* Work to complete
In the entries below, begin at the line with "Tittle's Cupcakes" and stop after the line with "graduates for competitive business careers."; output those lines exactly and omit the pictures.

[Stored data entries]
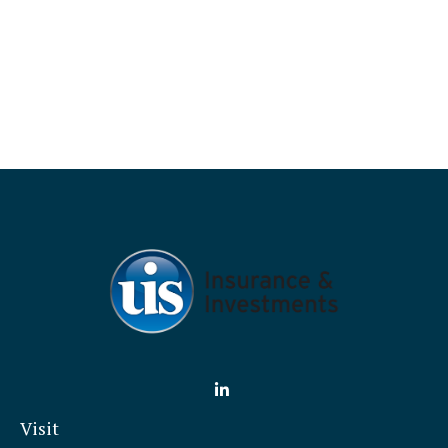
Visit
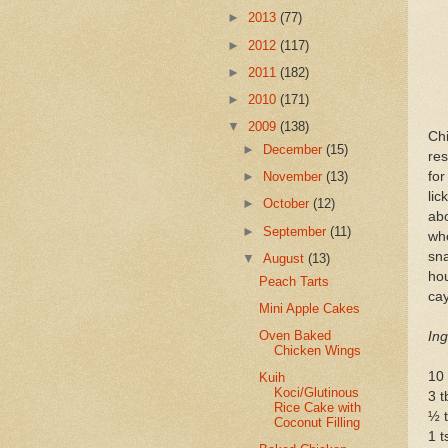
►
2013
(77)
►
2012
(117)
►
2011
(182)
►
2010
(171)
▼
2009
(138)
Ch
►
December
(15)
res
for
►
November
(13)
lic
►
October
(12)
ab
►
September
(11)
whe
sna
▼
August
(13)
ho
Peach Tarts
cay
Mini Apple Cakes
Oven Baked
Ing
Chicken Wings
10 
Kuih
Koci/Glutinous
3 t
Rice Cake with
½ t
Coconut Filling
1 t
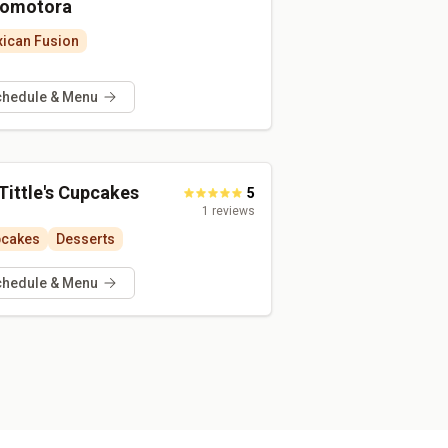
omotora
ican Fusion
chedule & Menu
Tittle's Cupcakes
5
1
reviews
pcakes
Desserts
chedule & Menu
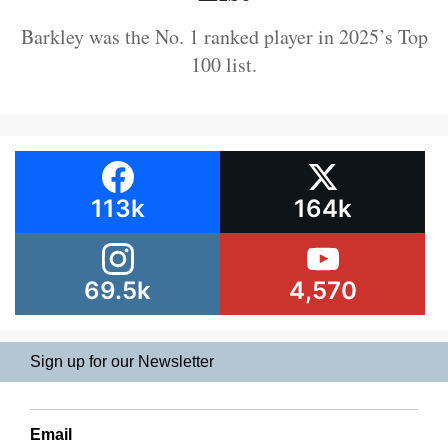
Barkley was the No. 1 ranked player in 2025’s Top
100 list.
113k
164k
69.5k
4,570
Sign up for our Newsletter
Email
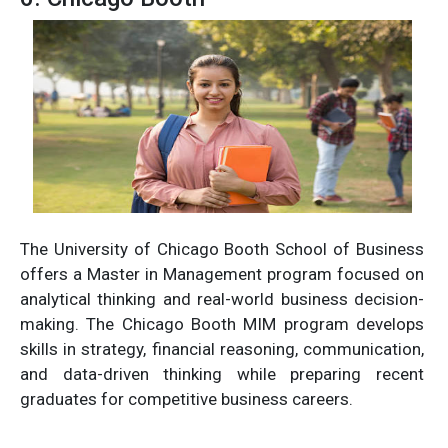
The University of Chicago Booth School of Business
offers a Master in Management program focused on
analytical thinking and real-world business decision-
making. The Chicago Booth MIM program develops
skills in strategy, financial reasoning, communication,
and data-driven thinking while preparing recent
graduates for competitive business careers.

==

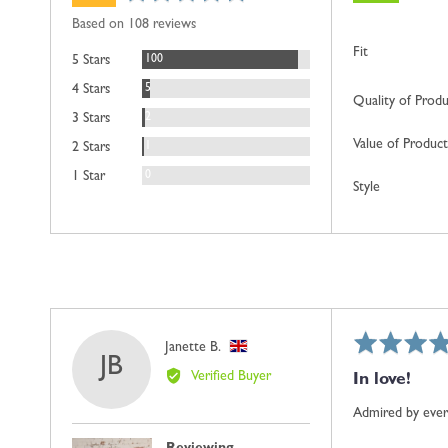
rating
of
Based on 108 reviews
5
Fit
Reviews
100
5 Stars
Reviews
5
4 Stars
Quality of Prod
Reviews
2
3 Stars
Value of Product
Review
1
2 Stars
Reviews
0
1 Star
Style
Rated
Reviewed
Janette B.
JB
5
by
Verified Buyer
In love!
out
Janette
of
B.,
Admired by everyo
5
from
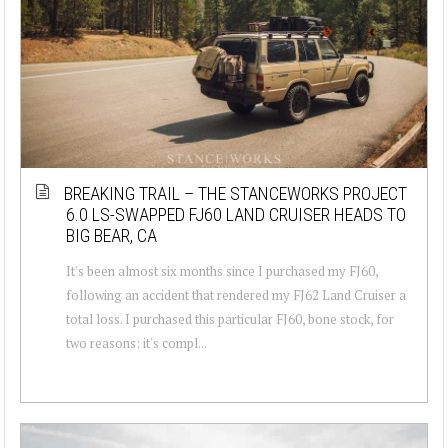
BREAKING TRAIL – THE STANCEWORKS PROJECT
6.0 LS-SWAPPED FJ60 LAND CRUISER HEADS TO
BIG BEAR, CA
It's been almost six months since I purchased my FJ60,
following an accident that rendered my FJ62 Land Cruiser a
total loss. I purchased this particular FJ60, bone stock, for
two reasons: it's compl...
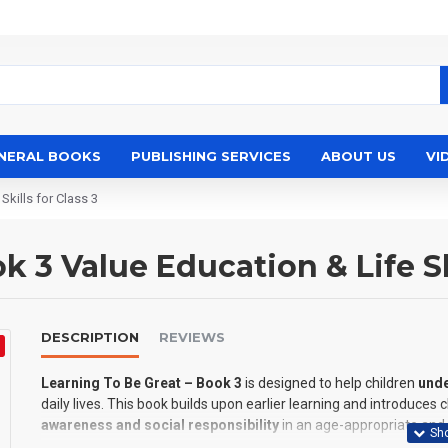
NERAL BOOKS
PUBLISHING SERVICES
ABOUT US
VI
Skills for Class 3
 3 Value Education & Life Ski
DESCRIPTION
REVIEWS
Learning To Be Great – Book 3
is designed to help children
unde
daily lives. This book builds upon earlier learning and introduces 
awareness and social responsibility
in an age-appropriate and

* Task response
Tittle's Cupcakes
5
1
reviews
pcakes
Desserts
chedule & Menu
Barkley was the No. 1 ranked player in 2025’s Top
100 list.
113k
164k
69.5k
4,570
Sign up for our Newsletter
Email
The University of Chicago Booth School of Business
offers a Master in Management program focused on
analytical thinking and real-world business decision-
making. The Chicago Booth MIM program develops
skills in strategy, financial reasoning, communication,
and data-driven thinking while preparing recent
graduates for competitive business careers.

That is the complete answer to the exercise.